GECITEERDE TEKST —
——————
Het rapport steunt op twee belangrijke premissen, namelijk dat op 2 juli 2015 appellante 325 melkkoeien mocht houden en dat de uitbreiding van haar veestapel nodig was om het wegvallen van de inkomsten uit akkerbouwactiviteiten te compenseren. Die premissen zijn beide onjuist. De milieuvergunningen stonden appellante niet toe om op 2 juli 2015 meer dan 198 melkkoeien te houden en haar eigen opgaven over 2018 en 2019 logenstraffen dat het verleggen van de rivierdijk op grond van het provinciale inpassingsplan [plaats 2] van 5 juni 2009 alle akkerbouwactiviteiten onmogelijk maakt. Hierbij kan het College in het midden laten dat de door appellante met de Staat gesloten overeenkomst een vergoedingsregeling voor overstromingsschade en een aankoopplicht van de Staat om desgevraagd haar buitendijkse gronden tegen binnendijkse prijzen aan te kopen, bevat. De beroepsgrond dat de invoering van het fosfaatrechtenstelsel voor appellante een individuele en buitensporige last vormt faalt.
6. Omdat het bestreden besluit pas in beroep is voorzien van een voldoende draagkrachtige motivering, is dit in strijd met artikel 7:12, eerste lid, van de Algemene wet bestuursrecht (Awb) niet deugdelijk gemotiveerd. Het College ziet aanleiding toepassing te geven aan artikel 6:22 van de Awb, aangezien aannemelijk is dat appellante door dit gebrek niet is benadeeld. Ook als dit gebrek zich niet zou hebben voorgedaan, zou een besluit met gelijke uitkomst zijn genomen. Dit leidt ertoe dat het College het beroep weliswaar ongegrond zal verklaren, maar verweerder zal veroordelen in de proceskosten van appellante in beroep en tot vergoeding van het griffierecht.
——————
AANGELEVERDE GEGEVENS —
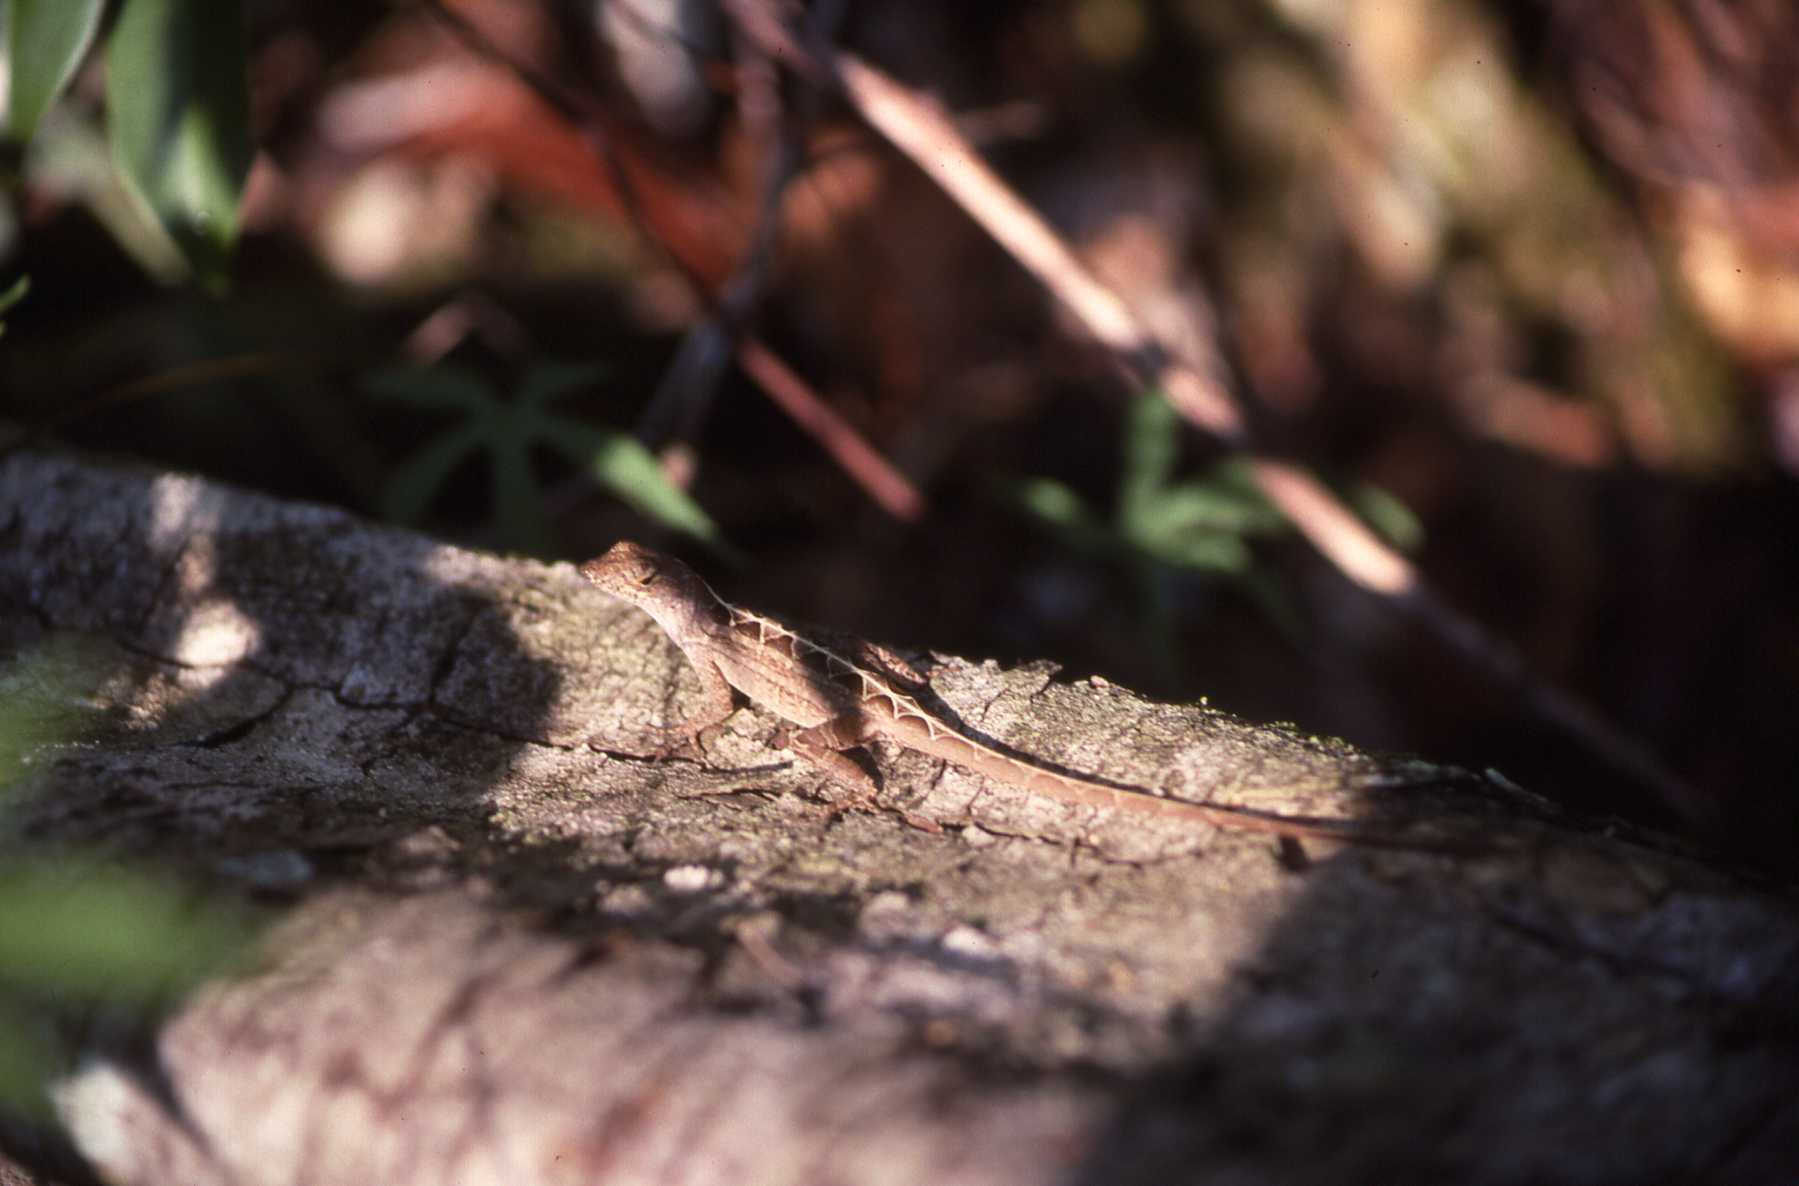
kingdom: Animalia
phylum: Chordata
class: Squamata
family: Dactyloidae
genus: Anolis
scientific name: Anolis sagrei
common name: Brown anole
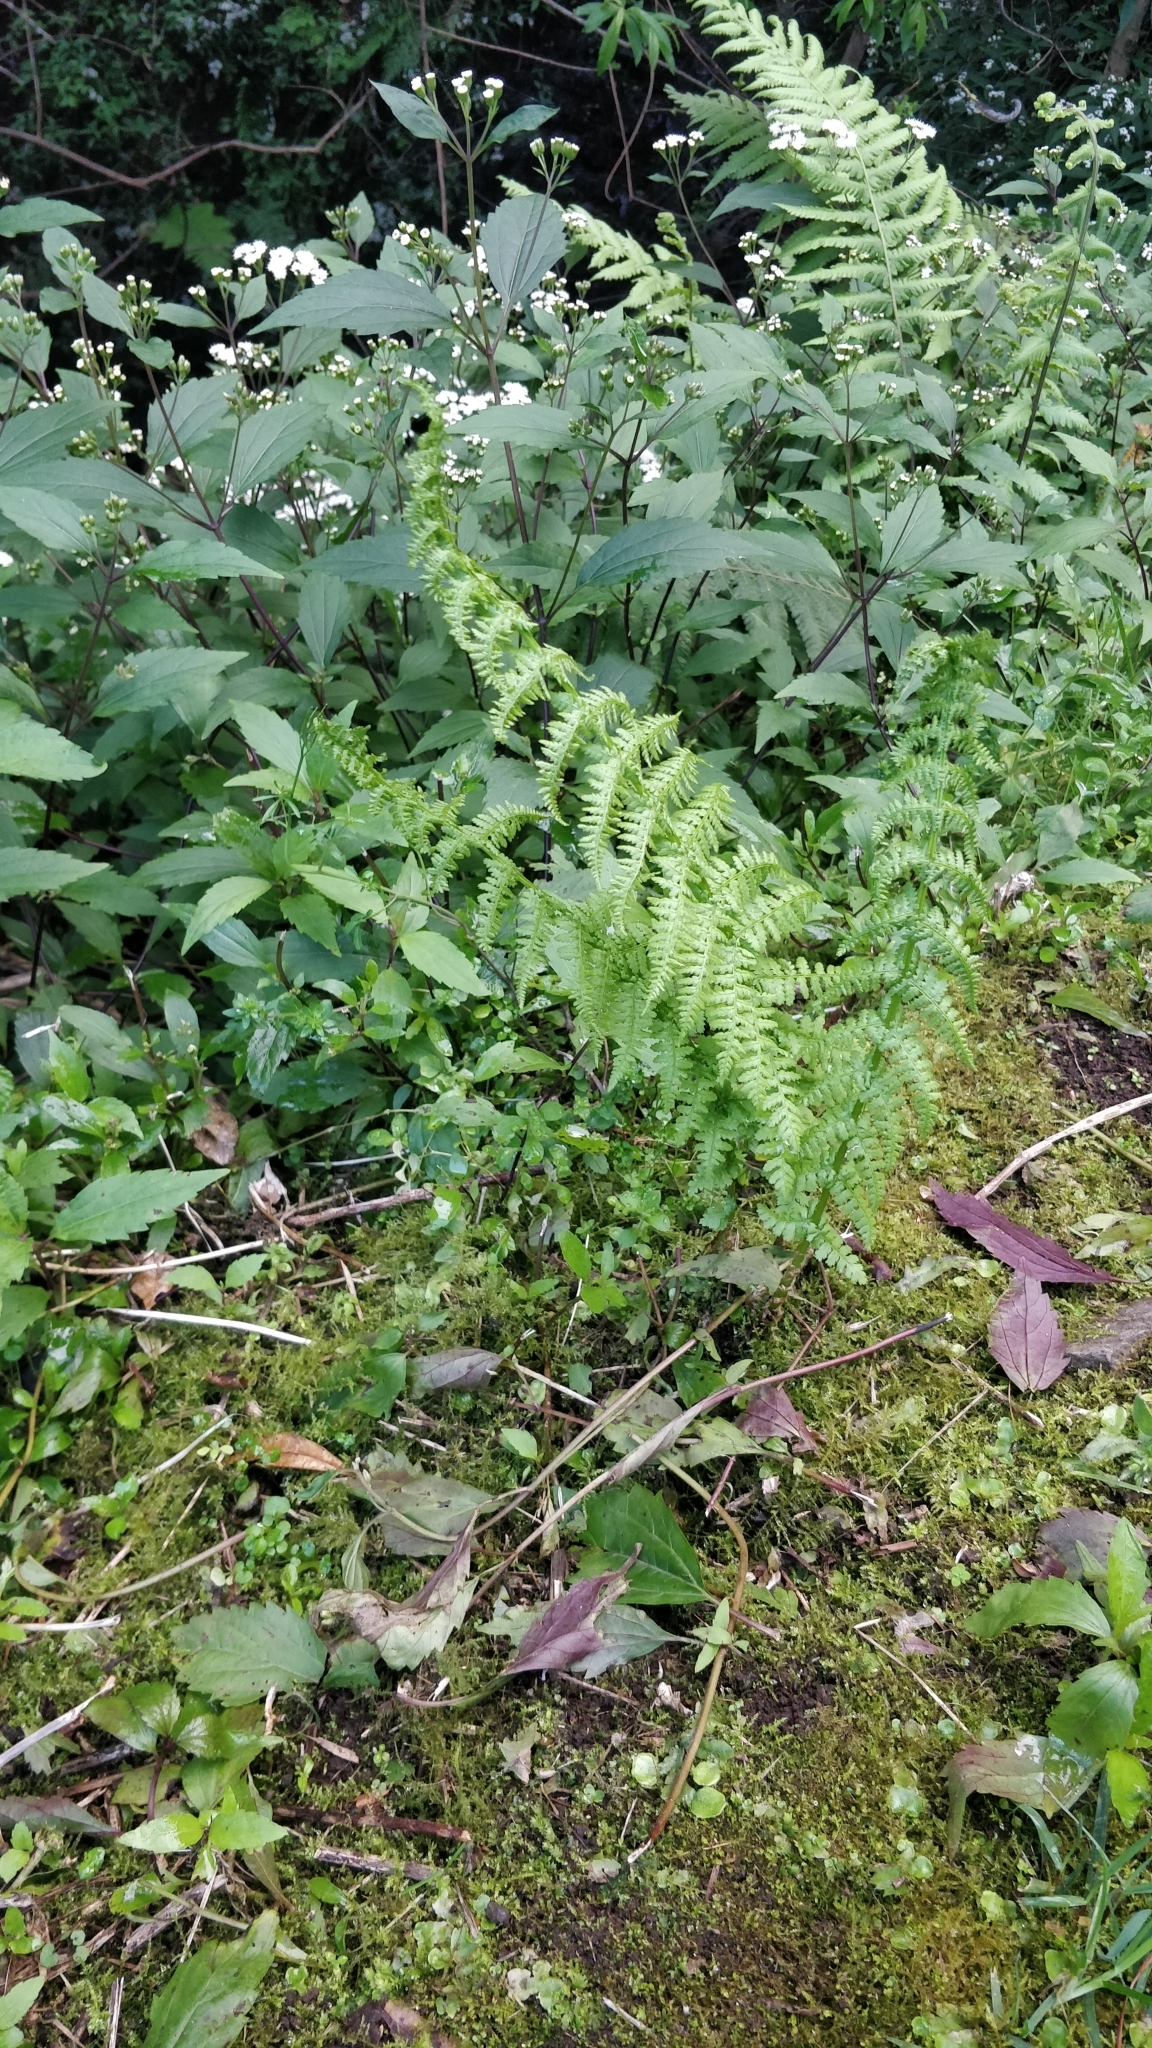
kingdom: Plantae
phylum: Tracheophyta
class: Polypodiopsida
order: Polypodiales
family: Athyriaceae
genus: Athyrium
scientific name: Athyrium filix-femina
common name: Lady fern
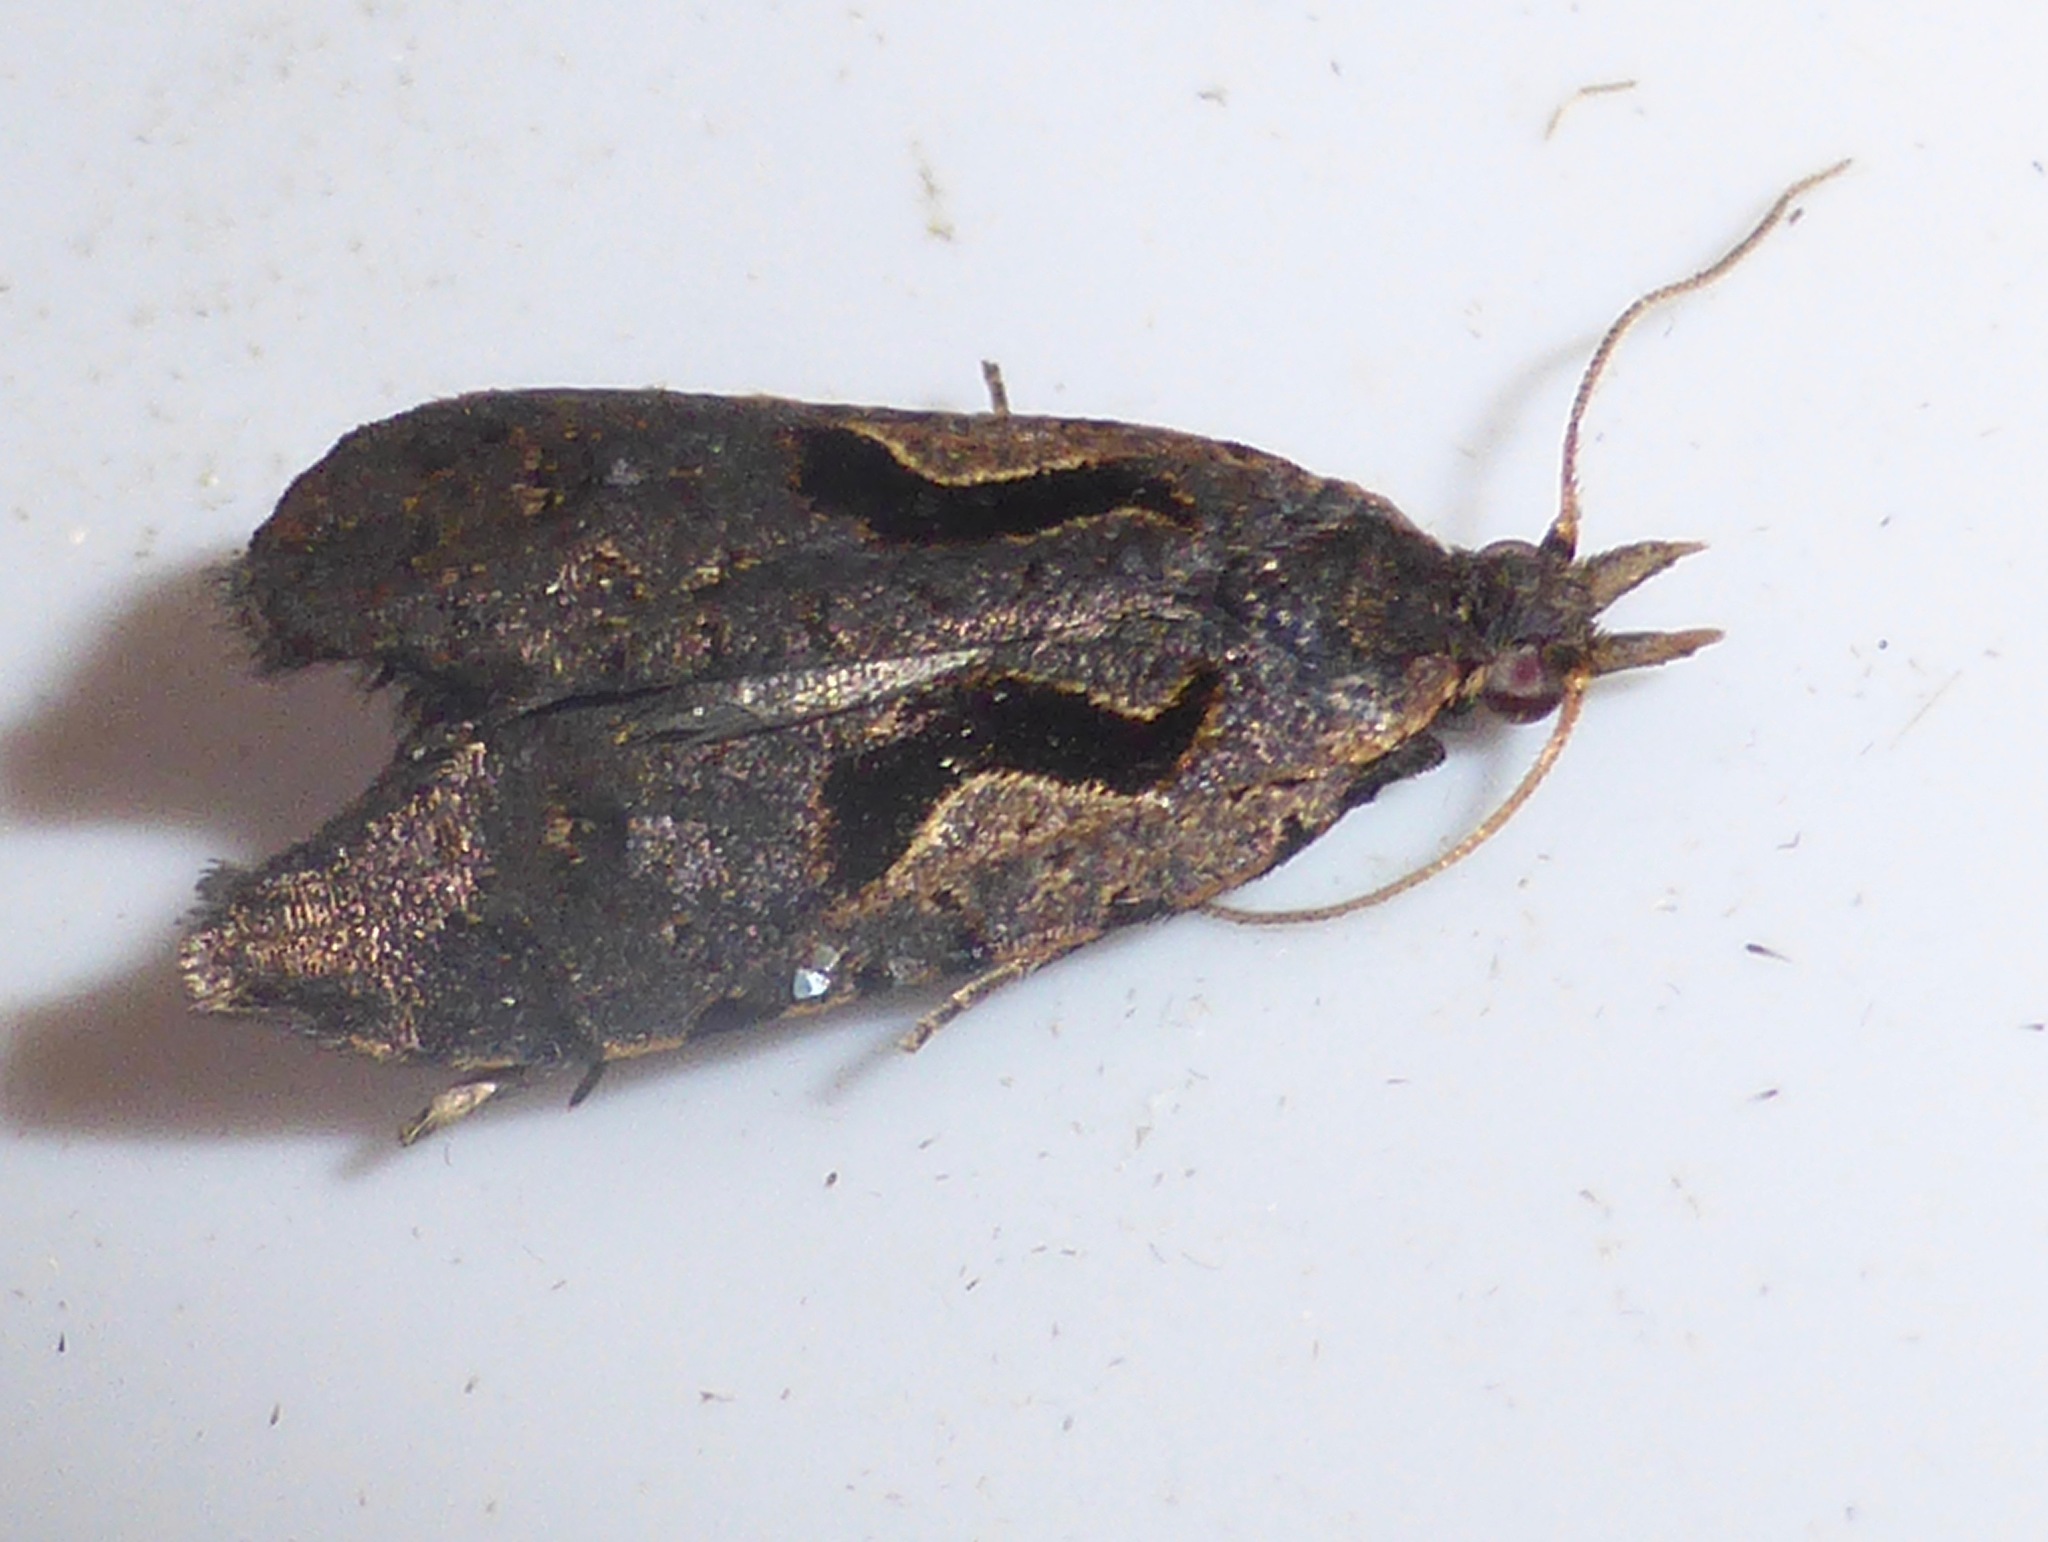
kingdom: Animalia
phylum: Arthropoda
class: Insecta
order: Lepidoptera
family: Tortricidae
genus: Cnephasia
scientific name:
——————
OPDRACHTEISEN — Ga verder met de tekst over het fosfaatrechtenstelsel, direct aansluitend op de laatste zin ervan. De gegevens staan los van de tekst over het fosfaatrechtenstelsel.

JOUW ANTWOORD —
7. De proceskosten worden op grond van het Besluit proceskosten bestuursrecht (Bpb) voor de door een derde beroepsmatig verleende rechtsbijstand vastgesteld op € 1.050,- (1 punt voor het indienen van het beroepschrift en 1 punt voor de zitting, met een waarde per punt van € 525,-). Ook de kosten van het opstellen van het rapport komen voor vergoeding in aanmerking. Gelet op artikel 2, eerste lid, aanhef en onder b, van het Bpb, in samenhang gelezen met artikel 8:36, tweede lid, van de Awb en artikel 6 van het Besluit tarieven in strafzaken 2003, geldt voor de vergoeding een maximum uurtarief (in 2019 € 126,47). Een deel van het door de deskundige gehanteerde uurtarief is lager en een deel hoger dan het maximum uurtarief. Het College heeft de vergoeding herberekend op basis van het maximum uurtarief in 2019 en een vergoeding voor één uur voor het bijwonen van de zitting toegevoegd (tegen het uurtarief in 2020 van € 129,63). Daarmee bedraagt de vergoeding voor de deskundige € 3.231,53. De omzetbelasting over dit bedrag komt niet voor vergoeding in aanmerking. Het totaal van de kostenvergoeding bedraagt daarmee € 4.281,53.

Beslissing

Het College:
  • verklaart het beroep ongegrond;
  • bepaalt dat verweerder het betaalde griffierecht van € 338,- aan appellante dient te vergoeden;
- veroordeelt verweerder in de proceskosten van appellante tot een bedrag van
€ 4.281,53.
Deze uitspraak is gedaan door mr. R.C. Stam, in aanwezigheid van mr. J.M. Baars, griffier. De beslissing is in het openbaar uitgesproken op 3 maart 2020.